Incomes in most of rural counties are significantly lower than overall state incomes.
The U.S. Census Bureau reports a per capita income for Wisconsin of $27,426. That is slightly lower than the U.S. ($28,051) but slightly higher than the Midwest ($26,990). Per capita incomes in rural Wisconsin counties range from a low of $14,497 in Menominee County to a high of $30,509 in Door County.
Rural counties with the highest per capita incomes are primarily those located near major metro areas or have a significant tourism sector and a substantial population of higher-than-average income retirees who migrated to the area.
The 20 counties with the lowest per capita incomes in Wisconsin are all rural. Northern Wisconsin rural counties dominate the lowest tier of per capita incomes.

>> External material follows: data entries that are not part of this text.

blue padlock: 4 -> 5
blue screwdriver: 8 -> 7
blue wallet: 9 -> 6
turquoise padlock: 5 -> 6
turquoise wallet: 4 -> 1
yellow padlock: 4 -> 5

The importance of agriculture is not limited to rural Wisconsin. Some of the most productive agricultural counties in the state are metro counties. Dane County ranked first in 2007 in the market value of agricultural products.
Three of the top five agricultural producing counties in Wisconsin were classified as metro (Dane, Marathon and Fond du Lac).
At the other end of the spectrum, four of the five counties in the state producing the lowest market values of agricultural products were very rural (Iron, Forest, Florence and Menominee).
In total, 59.5 percent of all farms and 55 percent of the total market value of agricultural products produced in the state in 2007 were in rural Wisconsin.
According to the USDA, there were 69,756 farms in Wisconsin in 2012, covering 14.6 million acres or 41.9 percent of the state's 34.8 million acres. Almost one-third (32.2 percent) of the state's farms were less than 50 acres while only 8.8 percent were larger than 500 acres.
However, these larger farms accounted for 49 percent of all acres of farmland and 51.7 percent of the market value of all agricultural products produced in the state in 2007. Only 14.2 percent of the farms produced more than $250,000 in 2012, and 3.3 percent produced greater than $500,000 in market value.
The vast majority of farms in the state (86.8 percent) were owned by families or individuals. Family partnerships and corporations owned 12 percent in 2007.
The average principal farm operator was 56.4 years old. Only 5.9 percent of principal operators were less than 35 years old. Over half (56.4 percent) of all principal farm operators in Wisconsin were age 55 and older in 2012. The overwhelming majority (81 percent) have been on their current farm at least 10 years.
Today 195,650 rural residents are estimated to have at least a bachelor's degree, up from 42,558 in 1970.
In 1970, rural Wisconsin residents accounted for 18.7 percent of all state residents with at least a bachelor's degree. The 2008-12 ACS reports that current rural Wisconsin residents hold 19.4 percent of college degrees in the state.
Only five rural counties gained 15- to 24-year-olds during the decade (Jefferson, Grant, Walworth, Portage and Dunn). Three of the five (Grant, Portage and Dunn) are home to four-year University of Wisconsin campuses.
However, these losses were offset by gains in the number of 35- to 54-year-olds. During the same period, there was a net increase of 26,344 in the number of 35- to 54-year olds in the 46 rural Wisconsin counties.
According to the five-year 2008-12 American Community Survey, owners live in 75 percent of all occupied housing units in rural Wisconsin. That compares to owner occupancy rates of 68.6 percent in metro Wisconsin.
Housing in rural Wisconsin counties is newer, with over one quarter of all housing units built since 1990, a slightly higher percentage than Wisconsin as a whole and the United States.
The median value of owner-occupied homes in Wisconsin is $169,000. Only four rural Wisconsin counties have median home values greater than the state median (Jefferson, Vilas, Door and Walworth).
Multiple-unit housing is scarce in much of rural Wisconsin. Single unit homes accounted for 78.1 percent of all rural housing units. That compares to 70.9 percent statewide. Only 4.7 percent of rural housing units are in structures with 10 or more units, compared to 9.9 percent in the state.